On May 17, 2018, The Kansas City Star reported that Hy-Vee purchased the naming rights to Kemper Arena in Kansas City, Missouri. The renovated Hy-Vee Arena has been converted into an adult and youth sports facility.

==Subsidiaries==
Throughout its history, Hy-Vee has vertically integrated its retail operations by acquiring several companies that provide services to its stores. Hy-Vee's subsidiaries are:
- Midwest Heritage Bank, FSB, with branch locations and offices in Iowa
  - Purchased the National Bank & Trust Company of Chariton in 1963. The name was changed to Midwest Heritage Bank in 1995.
  - Midwest Heritage Bank is one of the only non-Industrial Loan Company banks in the U.S. to be owned by a retailer. It is an OCC Regulated Federal Savings Association (SA), also known as a Federal Savings Bank.

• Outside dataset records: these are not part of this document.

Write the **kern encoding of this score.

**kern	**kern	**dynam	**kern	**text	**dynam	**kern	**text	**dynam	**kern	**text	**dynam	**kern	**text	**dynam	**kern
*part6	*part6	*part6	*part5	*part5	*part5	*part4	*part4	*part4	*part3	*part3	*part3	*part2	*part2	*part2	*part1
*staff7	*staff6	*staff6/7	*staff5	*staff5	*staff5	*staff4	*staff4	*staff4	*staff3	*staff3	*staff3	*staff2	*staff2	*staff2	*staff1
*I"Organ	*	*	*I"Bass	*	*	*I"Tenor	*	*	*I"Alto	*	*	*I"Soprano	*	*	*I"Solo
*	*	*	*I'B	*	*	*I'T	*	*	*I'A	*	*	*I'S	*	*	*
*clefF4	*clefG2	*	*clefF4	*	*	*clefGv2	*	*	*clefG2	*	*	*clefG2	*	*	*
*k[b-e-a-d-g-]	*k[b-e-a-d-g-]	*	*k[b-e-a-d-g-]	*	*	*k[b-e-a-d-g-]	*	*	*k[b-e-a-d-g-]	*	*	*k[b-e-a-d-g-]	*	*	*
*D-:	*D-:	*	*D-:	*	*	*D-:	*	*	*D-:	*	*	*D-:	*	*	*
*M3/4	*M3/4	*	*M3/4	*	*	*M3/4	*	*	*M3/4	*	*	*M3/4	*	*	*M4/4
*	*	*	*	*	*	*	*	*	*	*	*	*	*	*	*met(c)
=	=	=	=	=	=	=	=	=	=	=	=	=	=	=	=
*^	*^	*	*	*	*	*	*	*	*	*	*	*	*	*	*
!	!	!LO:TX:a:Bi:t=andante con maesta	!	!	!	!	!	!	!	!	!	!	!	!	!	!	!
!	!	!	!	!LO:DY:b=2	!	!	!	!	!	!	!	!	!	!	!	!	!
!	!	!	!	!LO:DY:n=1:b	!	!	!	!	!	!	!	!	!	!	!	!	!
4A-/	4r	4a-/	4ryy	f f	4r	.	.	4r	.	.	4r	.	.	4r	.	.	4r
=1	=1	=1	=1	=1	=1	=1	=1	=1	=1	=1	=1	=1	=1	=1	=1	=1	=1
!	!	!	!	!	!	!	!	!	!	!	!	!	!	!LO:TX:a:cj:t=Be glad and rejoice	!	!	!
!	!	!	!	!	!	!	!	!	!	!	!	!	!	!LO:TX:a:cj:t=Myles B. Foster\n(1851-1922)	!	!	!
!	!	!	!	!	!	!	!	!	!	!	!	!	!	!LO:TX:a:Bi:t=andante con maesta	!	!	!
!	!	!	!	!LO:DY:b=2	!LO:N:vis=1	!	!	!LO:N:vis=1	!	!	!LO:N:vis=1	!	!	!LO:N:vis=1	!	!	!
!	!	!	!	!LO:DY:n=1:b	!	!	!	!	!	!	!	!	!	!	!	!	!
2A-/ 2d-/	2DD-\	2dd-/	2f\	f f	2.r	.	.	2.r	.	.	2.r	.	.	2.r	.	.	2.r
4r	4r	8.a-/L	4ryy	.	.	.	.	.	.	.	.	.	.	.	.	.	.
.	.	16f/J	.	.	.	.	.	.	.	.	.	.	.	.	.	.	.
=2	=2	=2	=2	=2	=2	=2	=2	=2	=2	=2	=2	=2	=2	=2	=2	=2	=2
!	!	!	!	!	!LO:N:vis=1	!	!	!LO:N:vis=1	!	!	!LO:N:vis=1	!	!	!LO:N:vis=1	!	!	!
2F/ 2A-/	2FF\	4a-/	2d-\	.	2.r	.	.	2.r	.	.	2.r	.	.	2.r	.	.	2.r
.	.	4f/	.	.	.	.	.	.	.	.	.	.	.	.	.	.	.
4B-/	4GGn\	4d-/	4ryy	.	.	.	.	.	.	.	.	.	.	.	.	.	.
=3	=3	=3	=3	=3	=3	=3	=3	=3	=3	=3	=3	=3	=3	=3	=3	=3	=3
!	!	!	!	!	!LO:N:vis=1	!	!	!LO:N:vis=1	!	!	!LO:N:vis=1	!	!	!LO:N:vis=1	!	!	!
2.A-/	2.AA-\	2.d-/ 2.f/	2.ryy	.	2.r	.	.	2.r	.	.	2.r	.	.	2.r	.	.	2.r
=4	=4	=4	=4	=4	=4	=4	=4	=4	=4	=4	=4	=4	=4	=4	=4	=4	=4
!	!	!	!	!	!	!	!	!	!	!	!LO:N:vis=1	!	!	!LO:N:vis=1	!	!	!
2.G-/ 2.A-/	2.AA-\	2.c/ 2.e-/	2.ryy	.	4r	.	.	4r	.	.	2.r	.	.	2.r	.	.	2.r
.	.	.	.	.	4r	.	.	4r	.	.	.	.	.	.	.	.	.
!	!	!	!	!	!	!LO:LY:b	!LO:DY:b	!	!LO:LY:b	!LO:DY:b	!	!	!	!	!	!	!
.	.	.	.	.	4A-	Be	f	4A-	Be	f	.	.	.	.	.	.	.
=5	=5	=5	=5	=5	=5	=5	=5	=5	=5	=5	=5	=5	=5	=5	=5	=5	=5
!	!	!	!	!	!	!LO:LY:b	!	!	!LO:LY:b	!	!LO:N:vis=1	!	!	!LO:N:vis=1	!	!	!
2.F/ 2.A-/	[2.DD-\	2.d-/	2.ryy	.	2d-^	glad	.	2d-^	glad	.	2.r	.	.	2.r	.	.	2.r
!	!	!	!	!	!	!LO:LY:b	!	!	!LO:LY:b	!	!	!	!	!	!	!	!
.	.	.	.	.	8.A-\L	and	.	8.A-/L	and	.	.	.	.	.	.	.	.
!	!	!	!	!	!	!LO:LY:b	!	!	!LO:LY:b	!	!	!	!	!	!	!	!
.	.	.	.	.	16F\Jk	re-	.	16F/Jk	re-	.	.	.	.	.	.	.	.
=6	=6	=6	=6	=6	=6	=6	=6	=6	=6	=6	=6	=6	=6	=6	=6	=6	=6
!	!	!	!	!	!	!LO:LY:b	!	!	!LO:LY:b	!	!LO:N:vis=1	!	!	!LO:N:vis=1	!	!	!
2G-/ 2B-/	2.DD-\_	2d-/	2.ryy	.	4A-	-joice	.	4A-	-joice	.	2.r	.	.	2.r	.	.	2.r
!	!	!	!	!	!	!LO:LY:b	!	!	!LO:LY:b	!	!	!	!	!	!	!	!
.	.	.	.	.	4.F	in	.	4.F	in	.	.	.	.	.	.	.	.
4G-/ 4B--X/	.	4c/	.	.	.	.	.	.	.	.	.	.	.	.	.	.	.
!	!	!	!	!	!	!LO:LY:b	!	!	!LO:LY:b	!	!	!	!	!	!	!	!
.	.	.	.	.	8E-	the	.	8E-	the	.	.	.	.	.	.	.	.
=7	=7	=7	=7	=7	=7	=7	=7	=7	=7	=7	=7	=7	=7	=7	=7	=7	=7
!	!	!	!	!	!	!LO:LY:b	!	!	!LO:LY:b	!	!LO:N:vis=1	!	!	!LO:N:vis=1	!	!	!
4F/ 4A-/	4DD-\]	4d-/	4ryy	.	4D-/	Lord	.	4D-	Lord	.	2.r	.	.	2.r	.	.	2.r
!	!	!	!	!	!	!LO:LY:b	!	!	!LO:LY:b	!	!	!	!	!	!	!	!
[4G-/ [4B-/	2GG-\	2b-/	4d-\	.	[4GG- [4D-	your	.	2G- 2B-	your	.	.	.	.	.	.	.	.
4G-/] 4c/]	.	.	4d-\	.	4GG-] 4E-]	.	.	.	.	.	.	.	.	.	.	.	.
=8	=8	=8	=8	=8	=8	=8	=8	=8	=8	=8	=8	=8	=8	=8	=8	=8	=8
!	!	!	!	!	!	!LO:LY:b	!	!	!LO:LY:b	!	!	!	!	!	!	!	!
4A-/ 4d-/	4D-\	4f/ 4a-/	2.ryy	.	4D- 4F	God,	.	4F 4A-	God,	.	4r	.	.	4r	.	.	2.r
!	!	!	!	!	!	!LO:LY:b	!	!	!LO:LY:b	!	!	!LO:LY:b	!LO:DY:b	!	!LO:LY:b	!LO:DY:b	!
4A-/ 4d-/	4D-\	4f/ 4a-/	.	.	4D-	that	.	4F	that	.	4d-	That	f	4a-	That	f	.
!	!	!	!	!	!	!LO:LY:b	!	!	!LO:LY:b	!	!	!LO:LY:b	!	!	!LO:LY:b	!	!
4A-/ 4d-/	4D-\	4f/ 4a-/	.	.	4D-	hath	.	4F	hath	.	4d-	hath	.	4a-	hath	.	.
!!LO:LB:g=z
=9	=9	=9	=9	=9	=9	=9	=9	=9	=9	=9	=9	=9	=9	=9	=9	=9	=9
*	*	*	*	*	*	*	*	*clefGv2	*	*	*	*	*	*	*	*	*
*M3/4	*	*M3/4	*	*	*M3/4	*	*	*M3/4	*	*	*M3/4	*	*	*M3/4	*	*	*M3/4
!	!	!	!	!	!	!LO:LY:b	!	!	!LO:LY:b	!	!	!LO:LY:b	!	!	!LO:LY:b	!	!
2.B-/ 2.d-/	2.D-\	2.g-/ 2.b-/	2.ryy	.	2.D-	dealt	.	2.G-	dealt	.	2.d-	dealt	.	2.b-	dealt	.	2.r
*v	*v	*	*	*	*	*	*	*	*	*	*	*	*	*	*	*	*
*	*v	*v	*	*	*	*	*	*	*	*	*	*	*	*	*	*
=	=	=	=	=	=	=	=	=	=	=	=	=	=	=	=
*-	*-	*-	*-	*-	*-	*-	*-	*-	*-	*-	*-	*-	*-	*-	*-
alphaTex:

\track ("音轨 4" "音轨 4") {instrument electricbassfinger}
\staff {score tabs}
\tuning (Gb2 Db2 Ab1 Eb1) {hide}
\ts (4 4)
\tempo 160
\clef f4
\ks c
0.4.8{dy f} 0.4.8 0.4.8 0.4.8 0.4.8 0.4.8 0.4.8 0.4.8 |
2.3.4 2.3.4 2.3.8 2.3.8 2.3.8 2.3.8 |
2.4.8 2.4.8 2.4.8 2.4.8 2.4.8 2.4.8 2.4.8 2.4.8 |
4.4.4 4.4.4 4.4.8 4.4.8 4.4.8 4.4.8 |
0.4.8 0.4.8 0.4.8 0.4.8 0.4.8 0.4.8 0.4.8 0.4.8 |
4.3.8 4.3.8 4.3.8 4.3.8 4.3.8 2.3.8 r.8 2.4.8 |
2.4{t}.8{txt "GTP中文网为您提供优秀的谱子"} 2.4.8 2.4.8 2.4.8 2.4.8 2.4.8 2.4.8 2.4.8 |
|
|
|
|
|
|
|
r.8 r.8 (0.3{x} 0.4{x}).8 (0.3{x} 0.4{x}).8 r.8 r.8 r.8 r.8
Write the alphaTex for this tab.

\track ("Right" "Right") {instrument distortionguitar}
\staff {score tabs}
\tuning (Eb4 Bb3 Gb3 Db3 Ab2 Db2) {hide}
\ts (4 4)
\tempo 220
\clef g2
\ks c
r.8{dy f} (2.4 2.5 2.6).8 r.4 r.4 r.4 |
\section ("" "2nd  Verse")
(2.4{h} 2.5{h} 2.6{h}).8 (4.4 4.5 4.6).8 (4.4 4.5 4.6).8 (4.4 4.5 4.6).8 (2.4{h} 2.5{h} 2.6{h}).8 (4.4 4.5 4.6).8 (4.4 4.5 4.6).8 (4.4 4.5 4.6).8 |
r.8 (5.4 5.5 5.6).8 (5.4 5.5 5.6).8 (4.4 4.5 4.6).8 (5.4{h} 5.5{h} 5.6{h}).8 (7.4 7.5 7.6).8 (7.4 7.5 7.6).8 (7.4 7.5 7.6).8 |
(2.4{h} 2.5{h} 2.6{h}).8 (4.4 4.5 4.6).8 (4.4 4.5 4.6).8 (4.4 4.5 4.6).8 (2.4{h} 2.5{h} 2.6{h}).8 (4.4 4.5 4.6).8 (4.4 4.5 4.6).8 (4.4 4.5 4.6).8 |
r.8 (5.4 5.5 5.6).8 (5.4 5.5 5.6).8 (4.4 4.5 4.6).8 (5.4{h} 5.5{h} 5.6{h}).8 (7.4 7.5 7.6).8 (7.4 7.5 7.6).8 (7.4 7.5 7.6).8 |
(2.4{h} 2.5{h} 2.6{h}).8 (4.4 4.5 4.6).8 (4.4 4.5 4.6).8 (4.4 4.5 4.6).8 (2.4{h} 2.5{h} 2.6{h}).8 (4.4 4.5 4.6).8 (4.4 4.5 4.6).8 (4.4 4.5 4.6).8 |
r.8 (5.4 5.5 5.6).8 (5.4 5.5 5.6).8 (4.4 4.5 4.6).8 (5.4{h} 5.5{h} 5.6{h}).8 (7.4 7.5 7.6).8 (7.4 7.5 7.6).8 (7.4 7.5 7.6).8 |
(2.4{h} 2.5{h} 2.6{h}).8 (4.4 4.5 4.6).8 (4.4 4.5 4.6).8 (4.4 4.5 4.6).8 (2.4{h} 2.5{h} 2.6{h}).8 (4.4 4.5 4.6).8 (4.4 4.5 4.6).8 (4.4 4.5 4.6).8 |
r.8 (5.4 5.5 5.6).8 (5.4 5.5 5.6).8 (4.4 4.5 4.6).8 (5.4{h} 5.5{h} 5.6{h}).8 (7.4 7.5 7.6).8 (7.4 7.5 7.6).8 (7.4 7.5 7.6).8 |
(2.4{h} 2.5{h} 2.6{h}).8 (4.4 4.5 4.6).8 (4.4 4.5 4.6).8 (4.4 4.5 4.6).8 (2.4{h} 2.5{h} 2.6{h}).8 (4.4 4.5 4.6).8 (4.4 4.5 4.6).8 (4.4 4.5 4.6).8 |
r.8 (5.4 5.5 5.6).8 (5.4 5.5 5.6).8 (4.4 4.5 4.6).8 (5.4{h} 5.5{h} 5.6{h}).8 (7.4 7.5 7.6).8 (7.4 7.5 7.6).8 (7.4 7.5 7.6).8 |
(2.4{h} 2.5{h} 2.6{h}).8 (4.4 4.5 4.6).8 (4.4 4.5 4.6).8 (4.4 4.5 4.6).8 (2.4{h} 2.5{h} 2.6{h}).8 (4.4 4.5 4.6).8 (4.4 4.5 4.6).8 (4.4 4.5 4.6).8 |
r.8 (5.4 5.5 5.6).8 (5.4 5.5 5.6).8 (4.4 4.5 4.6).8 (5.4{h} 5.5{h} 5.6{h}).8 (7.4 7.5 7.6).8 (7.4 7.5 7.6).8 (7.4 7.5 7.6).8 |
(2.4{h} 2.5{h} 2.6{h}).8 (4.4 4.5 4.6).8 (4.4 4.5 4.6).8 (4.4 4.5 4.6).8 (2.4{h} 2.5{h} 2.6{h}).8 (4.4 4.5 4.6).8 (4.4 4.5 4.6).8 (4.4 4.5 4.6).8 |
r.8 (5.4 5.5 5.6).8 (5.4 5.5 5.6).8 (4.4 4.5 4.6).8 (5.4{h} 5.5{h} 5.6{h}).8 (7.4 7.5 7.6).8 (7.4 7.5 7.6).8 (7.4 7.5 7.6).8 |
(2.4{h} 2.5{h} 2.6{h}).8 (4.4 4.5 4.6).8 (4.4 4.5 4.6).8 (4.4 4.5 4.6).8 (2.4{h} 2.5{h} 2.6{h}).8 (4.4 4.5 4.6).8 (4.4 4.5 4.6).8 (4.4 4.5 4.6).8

- Lomar Distributing, Inc., a specialty food distributor based in Des Moines
  - Acquired in 1990
- Perishable Distributors of Iowa, Ltd., a distributor of meat, seafood, cheese and dairy items based in Ankeny, Iowa
  - Became an affiliate in 1982 and a subsidiary of Hy-Vee in 1990
- D & D Foods, Inc., a supplier of freshly prepared salads, dips, meat, and entree items based in Omaha, Nebraska
  - Originally named D & D Salads, Inc., this subsidiary was purchased in 1992
- Florist Distributing, Inc., a distributor of flowers and plants based in Des Moines, Iowa
  - Became a subsidiary in 1992
- Hy-Vee Construction, L.C., a construction company based in Des Moines
  - Partially purchased Weitz Construction in 1995 and named Hy-Vee/Weitz Construction L.C. Purchased the remaining share of the company in 2013, officially forming a subsidiary.
- A+ Communications
  - Surveillance, Security Systems, and Home Audio
- Amber Pharmacy
  - Hy-Vee Pharmacy Solutions and Amber Pharmacy began a partnership in 2009. Amber Pharmacy was fully purchased in 2014.
- Vivid Clear Rx
  - Became a subsidiary in 2020
- Wall to Wall Wine and Spirits
  - Became a subsidiary in 2021
- Dollar Fresh Market
- Strack & Van Til was acquired in full in 2024.